**Action item:** Transcribe precisely, and only, the lines beginning at the line containing "Document page, 2000x1125 pixels." and ending at the final line of the material below.
----------------------------------------
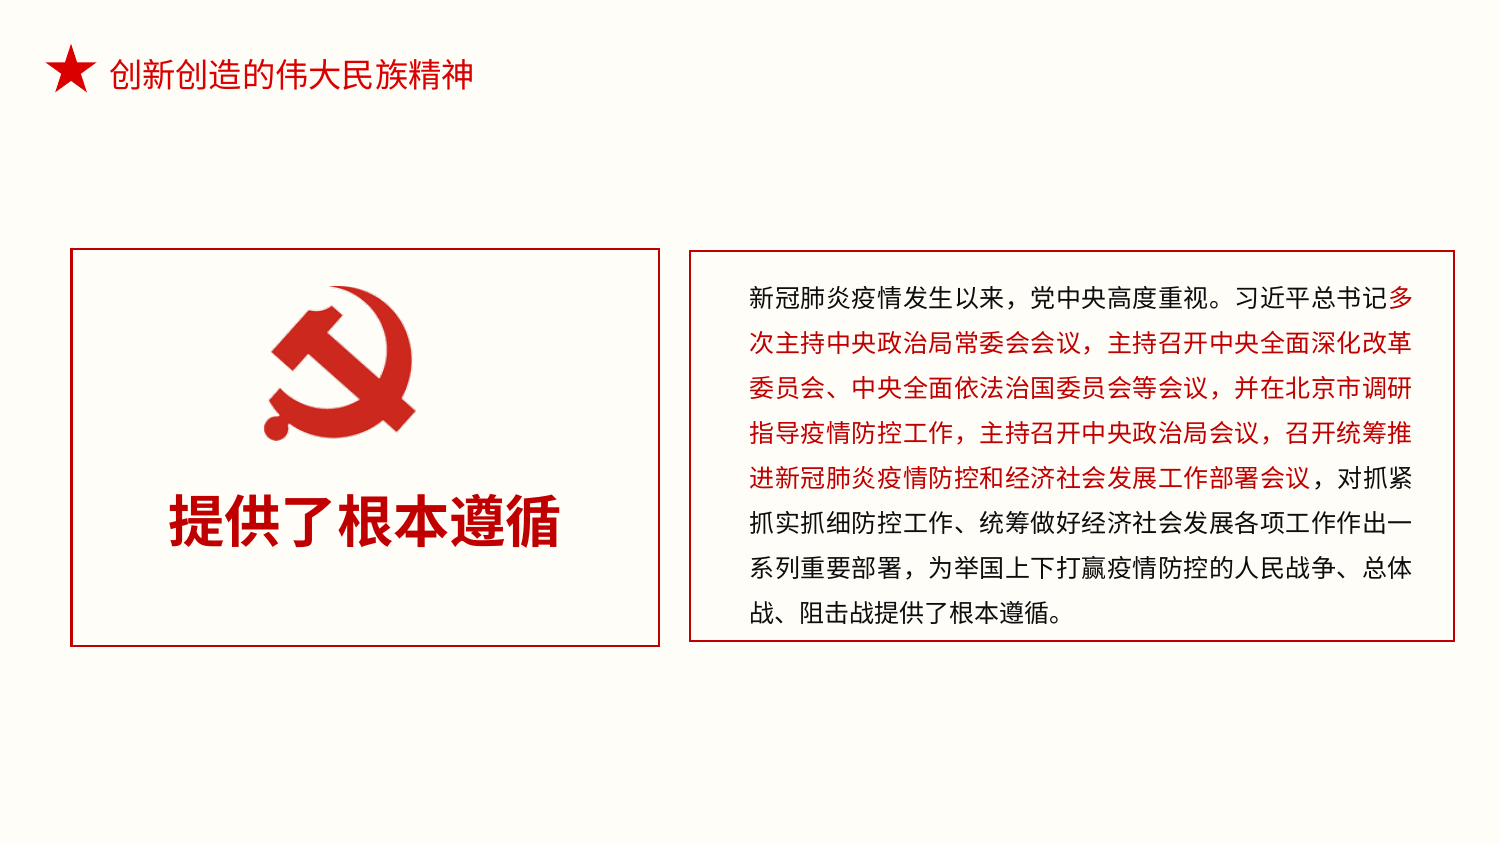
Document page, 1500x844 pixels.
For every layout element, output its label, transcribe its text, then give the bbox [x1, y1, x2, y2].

text_box 新冠肺炎疫情发生以来，党中央高度重视。习近平总书记多次主持中央政治局常委会会议，主持召开中央全面深化改革委员会、中央全面依法治国委员会等会议，并在北京市调研指导疫情防控工作，主持召开中央政治局会议，召开统筹推进新冠肺炎疫情防控和经济社会发展工作部署会议，对抓紧抓实抓细防控工作、统筹做好经济社会发展各项工作作出一系列重要部署，为举国上下打赢疫情防控的人民战争、总体战、阻击战提供了根本遵循。 [734, 260, 1429, 635]
picture [264, 286, 416, 441]
text_box [689, 250, 1455, 642]
text_box [70, 248, 660, 647]
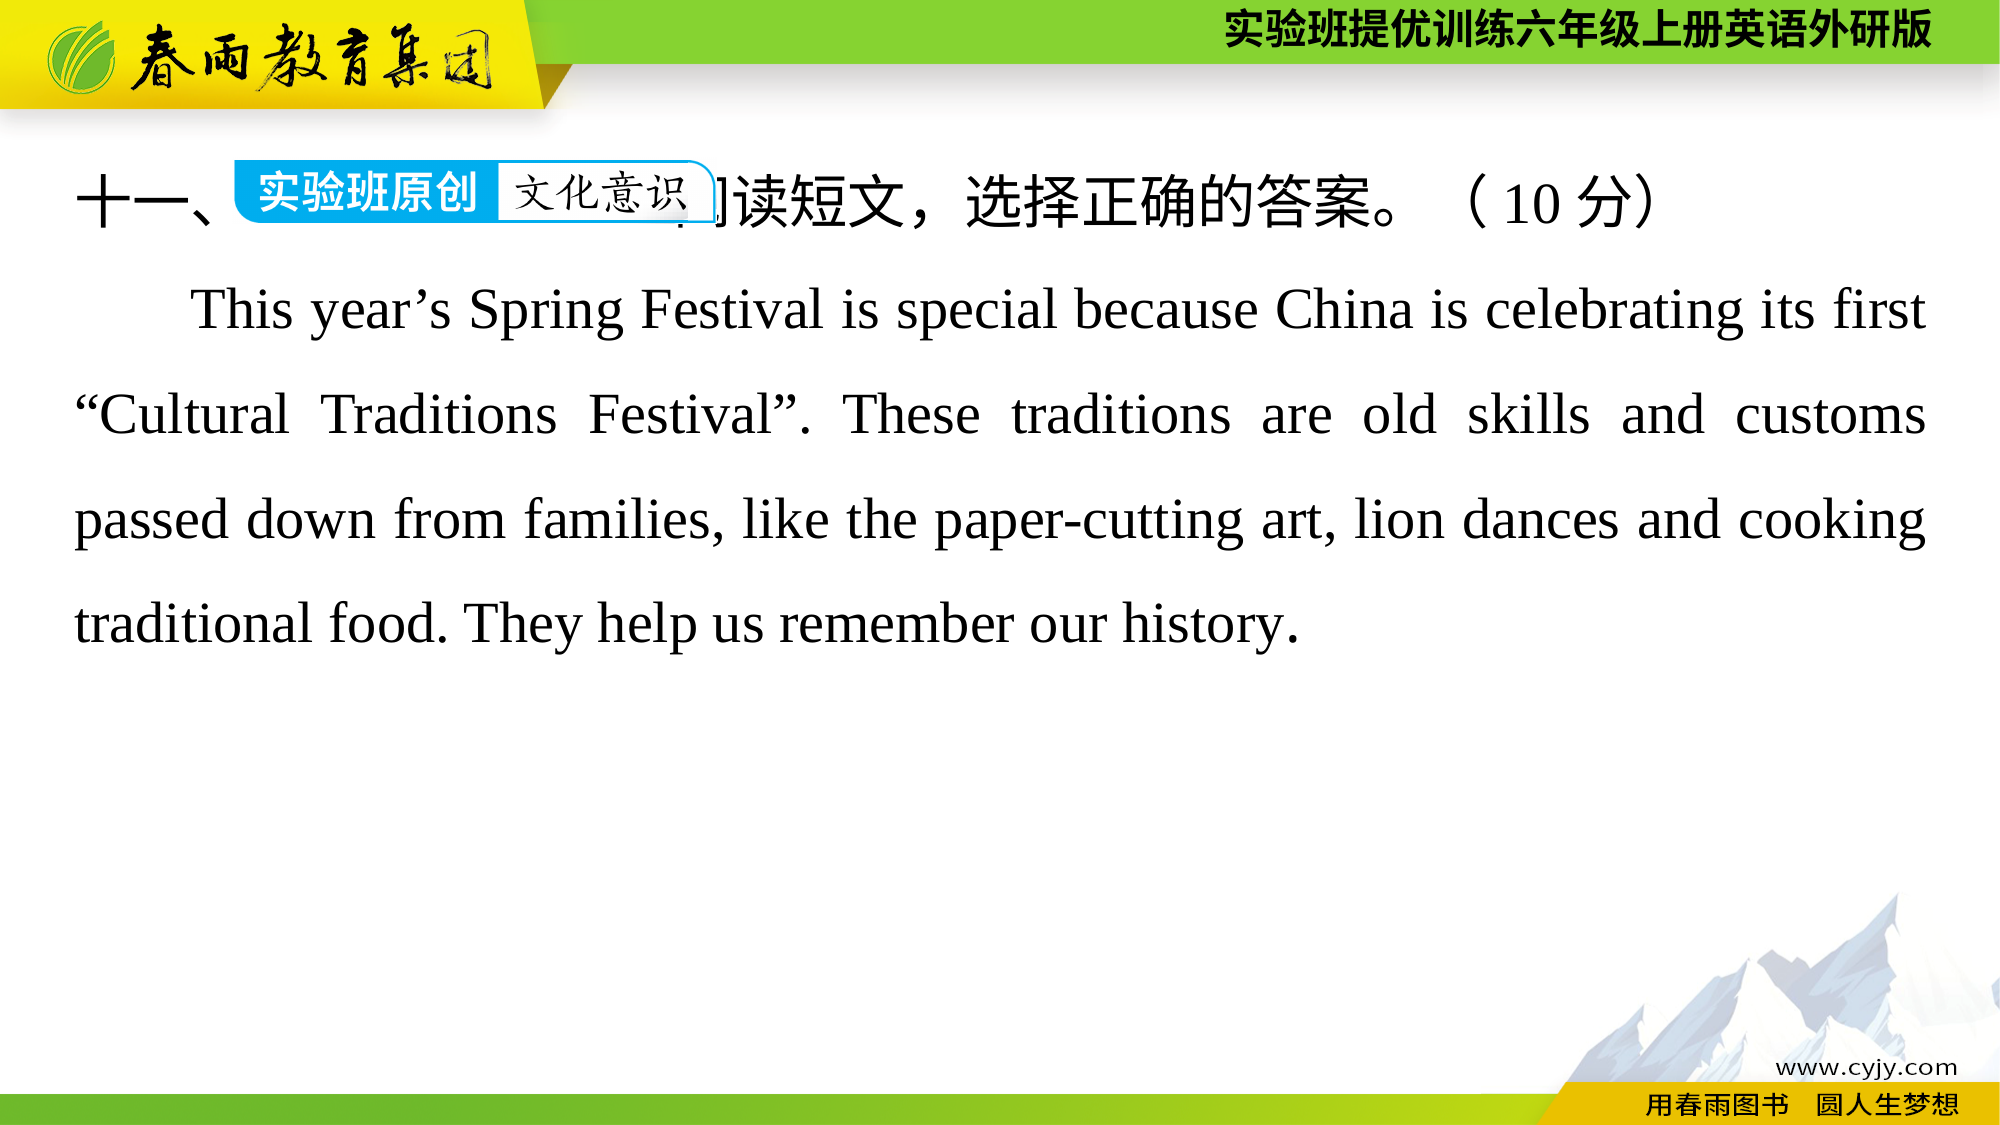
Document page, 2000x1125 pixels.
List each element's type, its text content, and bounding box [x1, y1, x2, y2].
----------------------------------------
**Response to the exercise:**
Document page, 2000x1125 pixels.
List each element's type, its text content, and bounding box [x1, y1, x2, y2].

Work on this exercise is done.